Add to that, her broken nose and swollen lips were cut up so badly that she could not even drink from a cup nor eat properly for weeks.

Juanne spent four to five weeks in hospital. Her recovery was a slow and painful process.

Doctors had to take a piece of her skull to rebuild her broken nose. 

Getting back on her two feet, literally, wasn’t easy either. She relied on her mother to help out a lot, bathing her, making sure she had meals. Little Joelle also played her part nursing her mother back to health.

But with her birthday in April, Juanne was determined that she would be walking by then.

She accomplished this feat a month early and credits her occupational therapist for helping her to achieve her goal. “She kept telling me ‘you have to get up’.”

Juanne went from a wheelchair to using crutches to now walking without any help at all.

She slowly raises her skirt just above her knee to show the scars on her legs, pointing to a long one in the middle of her knee, explaining  the “biscuit” was gone.

Start business again

She then turned her left arm to show a long scar.

The tears are falling again. She pauses.

“I had to motivate myself. There were times I used to wish I had died,” she said, still crying.

Juanne admits she was always a woman on the move, selling food, doing messenger work.

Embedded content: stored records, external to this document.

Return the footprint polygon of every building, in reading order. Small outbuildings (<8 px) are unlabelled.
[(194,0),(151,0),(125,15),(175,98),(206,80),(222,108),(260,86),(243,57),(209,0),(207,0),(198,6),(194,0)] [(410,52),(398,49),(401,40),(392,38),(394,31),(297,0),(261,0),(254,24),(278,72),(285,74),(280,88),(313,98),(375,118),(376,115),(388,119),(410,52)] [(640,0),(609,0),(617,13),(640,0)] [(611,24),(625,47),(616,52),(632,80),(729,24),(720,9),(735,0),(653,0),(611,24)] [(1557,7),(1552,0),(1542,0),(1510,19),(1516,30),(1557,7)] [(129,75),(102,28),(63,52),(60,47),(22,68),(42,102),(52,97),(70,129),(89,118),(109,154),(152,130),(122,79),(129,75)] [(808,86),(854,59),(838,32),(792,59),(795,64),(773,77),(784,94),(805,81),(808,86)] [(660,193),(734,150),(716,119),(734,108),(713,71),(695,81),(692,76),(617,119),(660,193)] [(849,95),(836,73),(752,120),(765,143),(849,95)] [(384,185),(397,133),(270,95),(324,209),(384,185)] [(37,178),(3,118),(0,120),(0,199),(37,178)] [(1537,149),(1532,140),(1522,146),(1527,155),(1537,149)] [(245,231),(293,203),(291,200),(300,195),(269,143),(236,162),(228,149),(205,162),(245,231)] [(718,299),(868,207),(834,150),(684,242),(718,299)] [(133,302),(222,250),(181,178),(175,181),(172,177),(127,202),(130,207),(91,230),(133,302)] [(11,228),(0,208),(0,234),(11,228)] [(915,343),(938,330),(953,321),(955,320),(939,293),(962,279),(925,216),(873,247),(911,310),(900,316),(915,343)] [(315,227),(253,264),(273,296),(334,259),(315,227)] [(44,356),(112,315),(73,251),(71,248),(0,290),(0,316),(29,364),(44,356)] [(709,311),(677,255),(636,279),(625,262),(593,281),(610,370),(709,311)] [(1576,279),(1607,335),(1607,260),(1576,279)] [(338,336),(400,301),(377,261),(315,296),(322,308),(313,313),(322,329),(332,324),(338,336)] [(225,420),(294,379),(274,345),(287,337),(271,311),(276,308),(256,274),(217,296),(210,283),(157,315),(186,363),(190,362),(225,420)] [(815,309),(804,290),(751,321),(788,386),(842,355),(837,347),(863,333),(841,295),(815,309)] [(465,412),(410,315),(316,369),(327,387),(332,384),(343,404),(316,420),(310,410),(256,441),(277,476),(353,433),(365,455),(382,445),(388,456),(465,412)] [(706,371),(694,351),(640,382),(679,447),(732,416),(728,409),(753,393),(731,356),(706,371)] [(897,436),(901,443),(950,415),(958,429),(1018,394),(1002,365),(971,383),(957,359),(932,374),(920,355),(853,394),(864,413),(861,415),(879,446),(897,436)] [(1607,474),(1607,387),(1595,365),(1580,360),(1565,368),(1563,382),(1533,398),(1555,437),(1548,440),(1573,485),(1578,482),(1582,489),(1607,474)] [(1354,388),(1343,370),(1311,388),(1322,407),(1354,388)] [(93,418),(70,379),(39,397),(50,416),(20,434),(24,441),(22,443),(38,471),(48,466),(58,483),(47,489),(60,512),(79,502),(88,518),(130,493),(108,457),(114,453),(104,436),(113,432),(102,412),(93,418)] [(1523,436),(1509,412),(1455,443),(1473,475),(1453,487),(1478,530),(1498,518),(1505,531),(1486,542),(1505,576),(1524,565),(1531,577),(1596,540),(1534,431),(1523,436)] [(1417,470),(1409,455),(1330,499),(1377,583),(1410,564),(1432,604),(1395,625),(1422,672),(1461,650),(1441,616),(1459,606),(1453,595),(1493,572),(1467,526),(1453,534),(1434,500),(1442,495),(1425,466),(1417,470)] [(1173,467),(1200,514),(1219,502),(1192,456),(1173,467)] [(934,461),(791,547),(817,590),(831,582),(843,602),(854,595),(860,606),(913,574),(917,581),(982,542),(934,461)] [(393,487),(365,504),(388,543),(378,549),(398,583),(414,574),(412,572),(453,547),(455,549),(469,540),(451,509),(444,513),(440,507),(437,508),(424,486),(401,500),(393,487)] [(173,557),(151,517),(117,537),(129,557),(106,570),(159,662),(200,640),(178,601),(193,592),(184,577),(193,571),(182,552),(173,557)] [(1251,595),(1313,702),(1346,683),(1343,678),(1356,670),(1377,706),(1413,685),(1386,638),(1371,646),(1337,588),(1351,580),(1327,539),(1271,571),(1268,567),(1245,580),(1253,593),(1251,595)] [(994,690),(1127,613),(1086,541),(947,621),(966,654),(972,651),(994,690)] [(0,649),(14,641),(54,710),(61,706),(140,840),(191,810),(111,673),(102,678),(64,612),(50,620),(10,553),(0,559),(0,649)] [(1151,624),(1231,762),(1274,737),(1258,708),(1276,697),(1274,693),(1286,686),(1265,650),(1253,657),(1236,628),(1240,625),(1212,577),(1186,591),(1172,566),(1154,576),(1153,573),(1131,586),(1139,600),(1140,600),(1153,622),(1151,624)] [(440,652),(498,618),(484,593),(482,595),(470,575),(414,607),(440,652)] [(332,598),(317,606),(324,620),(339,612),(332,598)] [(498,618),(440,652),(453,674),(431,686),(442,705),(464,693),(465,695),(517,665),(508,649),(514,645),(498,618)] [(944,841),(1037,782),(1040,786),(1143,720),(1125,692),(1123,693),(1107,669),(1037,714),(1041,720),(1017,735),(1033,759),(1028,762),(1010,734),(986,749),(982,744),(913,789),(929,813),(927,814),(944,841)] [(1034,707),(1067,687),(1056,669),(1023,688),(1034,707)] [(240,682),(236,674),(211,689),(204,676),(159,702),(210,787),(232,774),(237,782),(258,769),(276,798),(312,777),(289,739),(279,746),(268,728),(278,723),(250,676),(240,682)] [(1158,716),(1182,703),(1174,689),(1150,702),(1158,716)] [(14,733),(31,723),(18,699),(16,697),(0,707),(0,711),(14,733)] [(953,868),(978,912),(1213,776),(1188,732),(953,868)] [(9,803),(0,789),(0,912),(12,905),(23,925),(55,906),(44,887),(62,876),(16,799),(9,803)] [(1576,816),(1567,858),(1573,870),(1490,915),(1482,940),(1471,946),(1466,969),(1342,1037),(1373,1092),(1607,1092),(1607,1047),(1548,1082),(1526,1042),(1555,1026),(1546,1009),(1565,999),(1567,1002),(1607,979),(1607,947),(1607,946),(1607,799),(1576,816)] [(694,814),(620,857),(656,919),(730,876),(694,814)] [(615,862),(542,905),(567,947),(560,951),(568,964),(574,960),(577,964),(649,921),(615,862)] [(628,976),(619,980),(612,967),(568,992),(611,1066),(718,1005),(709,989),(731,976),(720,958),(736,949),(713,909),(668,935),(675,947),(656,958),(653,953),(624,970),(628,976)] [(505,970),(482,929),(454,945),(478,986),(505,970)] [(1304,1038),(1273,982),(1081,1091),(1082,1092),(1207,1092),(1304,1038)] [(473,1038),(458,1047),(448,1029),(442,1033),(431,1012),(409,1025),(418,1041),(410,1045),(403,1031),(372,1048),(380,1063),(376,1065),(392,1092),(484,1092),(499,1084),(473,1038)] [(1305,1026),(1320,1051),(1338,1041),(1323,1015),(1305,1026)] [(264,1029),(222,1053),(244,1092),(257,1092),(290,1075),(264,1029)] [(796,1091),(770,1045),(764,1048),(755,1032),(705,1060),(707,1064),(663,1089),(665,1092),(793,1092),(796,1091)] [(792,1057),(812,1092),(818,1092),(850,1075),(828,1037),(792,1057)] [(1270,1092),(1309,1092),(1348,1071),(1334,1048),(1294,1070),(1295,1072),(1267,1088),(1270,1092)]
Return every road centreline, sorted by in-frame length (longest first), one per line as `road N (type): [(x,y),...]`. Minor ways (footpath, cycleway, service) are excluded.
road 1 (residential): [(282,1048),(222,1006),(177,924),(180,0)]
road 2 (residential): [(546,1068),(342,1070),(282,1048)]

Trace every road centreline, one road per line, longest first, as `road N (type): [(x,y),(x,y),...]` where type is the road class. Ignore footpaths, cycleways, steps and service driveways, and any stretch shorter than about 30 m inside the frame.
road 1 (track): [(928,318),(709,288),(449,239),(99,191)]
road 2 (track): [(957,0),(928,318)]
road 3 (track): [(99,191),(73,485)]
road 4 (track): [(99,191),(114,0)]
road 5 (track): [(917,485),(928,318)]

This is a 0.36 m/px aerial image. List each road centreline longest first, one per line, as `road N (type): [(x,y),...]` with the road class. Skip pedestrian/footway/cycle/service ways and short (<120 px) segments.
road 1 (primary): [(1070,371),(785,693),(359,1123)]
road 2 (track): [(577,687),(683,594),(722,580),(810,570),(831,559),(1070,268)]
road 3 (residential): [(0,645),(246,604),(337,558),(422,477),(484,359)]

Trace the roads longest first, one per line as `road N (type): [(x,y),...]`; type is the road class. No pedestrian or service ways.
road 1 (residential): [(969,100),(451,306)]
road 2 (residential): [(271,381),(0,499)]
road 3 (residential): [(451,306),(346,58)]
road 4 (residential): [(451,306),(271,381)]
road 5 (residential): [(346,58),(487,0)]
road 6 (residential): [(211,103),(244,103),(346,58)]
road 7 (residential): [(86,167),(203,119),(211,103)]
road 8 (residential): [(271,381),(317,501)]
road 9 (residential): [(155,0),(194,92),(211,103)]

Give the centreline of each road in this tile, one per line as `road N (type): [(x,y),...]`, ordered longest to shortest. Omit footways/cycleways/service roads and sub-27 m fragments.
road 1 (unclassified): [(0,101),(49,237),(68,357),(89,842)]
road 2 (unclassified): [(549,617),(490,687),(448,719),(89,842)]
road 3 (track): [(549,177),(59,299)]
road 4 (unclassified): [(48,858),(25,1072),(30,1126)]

Now business has scaled right back for this woman who has won awards from BMEX for her health drinks, as well as the Youth Entrepreneurship Scheme (YES). She reaches for all her awards which are well displayed in her living room. 

Juanne tries to sell from home but it is not as profitable. 

“Before I used to support myself. I used to do everything for myself. I tried to start back my business but it is hard,” she said.

“There are many times I would just sit and cry. But I feel good to be alive,” she said.

“I see people get in accidents and they can’t even remember their names. I still have my memory and I am thankful for that. There are some people who are worse off.”

It took Juanne a while to muster up the courage to go outside. “At first I couldn’t do it. I just didn’t want to see anyone. It was too much. I didn’t want anyone to see me,” she recalled.

Juanne, who attends therapy sessions twice a week, is on the mend and trying to do more for herself.

“I am now getting back to how I used to be”.

She said people are always surprised to see her back on her feet. Doctors, she said, are also amazed at what she has accomplished.

Juanne still walks with a slight limp and has to get another operation on her leg.

She admits that her faith in God has become stronger.

“You hear about the Lord but it takes for things to happen to you, to make you really believe. You don’t believe things till you see them happen. I go to church. You have to believe and you have to have faith and things will happen”.